Gateway Television (GTV)
- Type: Television
- Country: United Kingdom
- Availability: Africa
- Broadcast area: Africa
- Owner: The Blackstone Group
- Dissolved: January 2009
- Official website: www.gatewaycommunications.com

= Gateway Television =

American-owned Pan-African subscription TV network

Gateway Television (GTV) is a Pan-African, American-owned subscription TV network based in London, owned by Gateway Communications. The British-based company Gateway Television is owned by the American company, The Blackstone Group.

GTV held the rights to 80% of league matches for the Premier League.

They also held the rights for the CECAFA Cup in 2007, in an agreement that was scheduled to last for four years.

==History==
In February 2007, Gateway Communications announced its entry into the subscription television market. The service was to be rolled out in phases, launching with three exclusive channels: G-Prime, G-Sports 1, and G-Sports 2. The goal was to become a pay-TV operator for Africa that did not simply relay European or American content. In March, it was decided that GTV would use the Eutelsat W3A satellite to deliver its services, with the aim of increasing the number of pay-TV subscribers in Africa. The first phase would see the service launched in East Africa, followed by West and Southern Africa. Additionally, GTV aimed to attract new subscribers by acquiring 80% of the Premier League matches.

GTV was created to provide subscription television to less wealthy individuals, with plans to offer services at affordable prices.

GTV's growth was supported by a $40 million investment from the Swedish company Kinnevik, along with additional investments from Citigroup, Noonday Global Management, and Avenue Investment Management.

GTV held its Botswanan consumer launch at the Fashion Lounge in Phalakane, Francistown, in August 2007, promising lower prices and increased competition to end DStv's monopoly in the country. These tactics infuriated DStv, prompting it to retaliate by creating a low-cost package, among other measures. As GTV operated longer in a country, it gained more stability. At closing time, GTV had 20,000 subscribers in Uganda, although the number of markets it served remained relatively low.

The service launched in October 2007, beginning regular operations on the 27th of the month. It offered 12 channels: the entertainment channel G-Prime, MTV Base, Kiss, three of its own sports channels, the God Channel, MGM, BBC World, Sky News, TV5MONDE, and the English service of Al-Jazeera. While new channels were planned to be added, this would not be at the expense of its subscribers. African movies, mainly from Nollywood, were being gathered to provide more African content on the platform. Four additional channels were added in April 2008.
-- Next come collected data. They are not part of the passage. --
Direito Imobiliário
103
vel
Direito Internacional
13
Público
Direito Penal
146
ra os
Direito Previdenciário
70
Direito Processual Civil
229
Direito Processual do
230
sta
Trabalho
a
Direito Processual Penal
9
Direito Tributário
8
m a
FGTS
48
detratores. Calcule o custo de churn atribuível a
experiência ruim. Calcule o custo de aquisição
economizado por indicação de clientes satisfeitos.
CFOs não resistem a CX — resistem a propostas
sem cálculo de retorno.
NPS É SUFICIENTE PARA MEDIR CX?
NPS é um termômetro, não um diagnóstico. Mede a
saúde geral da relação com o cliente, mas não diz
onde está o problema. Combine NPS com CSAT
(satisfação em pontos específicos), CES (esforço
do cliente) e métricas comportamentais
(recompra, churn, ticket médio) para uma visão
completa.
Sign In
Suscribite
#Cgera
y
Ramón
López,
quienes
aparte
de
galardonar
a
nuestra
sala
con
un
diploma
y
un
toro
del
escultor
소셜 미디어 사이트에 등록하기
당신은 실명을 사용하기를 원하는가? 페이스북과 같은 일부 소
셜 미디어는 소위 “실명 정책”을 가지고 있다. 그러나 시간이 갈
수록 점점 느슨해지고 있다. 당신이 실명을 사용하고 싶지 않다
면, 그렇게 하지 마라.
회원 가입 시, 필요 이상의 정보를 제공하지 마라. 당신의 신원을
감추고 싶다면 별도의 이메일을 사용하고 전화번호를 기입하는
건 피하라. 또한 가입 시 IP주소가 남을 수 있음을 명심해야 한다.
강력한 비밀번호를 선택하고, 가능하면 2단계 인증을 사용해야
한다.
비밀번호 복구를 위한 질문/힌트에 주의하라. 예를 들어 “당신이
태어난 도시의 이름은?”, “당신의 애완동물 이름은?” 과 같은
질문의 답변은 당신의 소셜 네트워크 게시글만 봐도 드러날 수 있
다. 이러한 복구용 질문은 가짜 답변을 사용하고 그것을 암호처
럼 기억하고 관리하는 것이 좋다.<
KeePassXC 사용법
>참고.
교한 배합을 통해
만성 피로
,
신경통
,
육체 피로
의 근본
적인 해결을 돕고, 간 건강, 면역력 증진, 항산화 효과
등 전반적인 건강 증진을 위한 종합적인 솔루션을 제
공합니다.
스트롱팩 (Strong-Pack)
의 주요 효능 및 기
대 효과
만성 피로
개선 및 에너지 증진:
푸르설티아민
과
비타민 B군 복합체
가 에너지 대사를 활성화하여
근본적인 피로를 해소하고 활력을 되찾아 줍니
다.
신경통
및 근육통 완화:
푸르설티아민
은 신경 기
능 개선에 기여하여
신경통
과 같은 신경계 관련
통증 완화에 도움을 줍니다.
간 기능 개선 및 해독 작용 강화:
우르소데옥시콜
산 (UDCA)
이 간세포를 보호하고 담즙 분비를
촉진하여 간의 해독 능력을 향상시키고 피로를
In 2008, GTV expanded into Francophone markets to compete against the Canal+ Horizons package. The expansion occurred during a challenging period for the operator, as its finances were beginning to struggle.

As its finances worsened, Kinnevik sold its parent company, Gateway, to Vodacom.

On 30 January 2009, GTV announced it had gone into liquidation blaming "the current financial and global crisis". Gateway had significantly increased its investments since 2007 to launch the operator, but the international economic crisis of the time created an excessive burden, leading to the service's withdrawal. Other factors included the limited number of channels compared to DStv.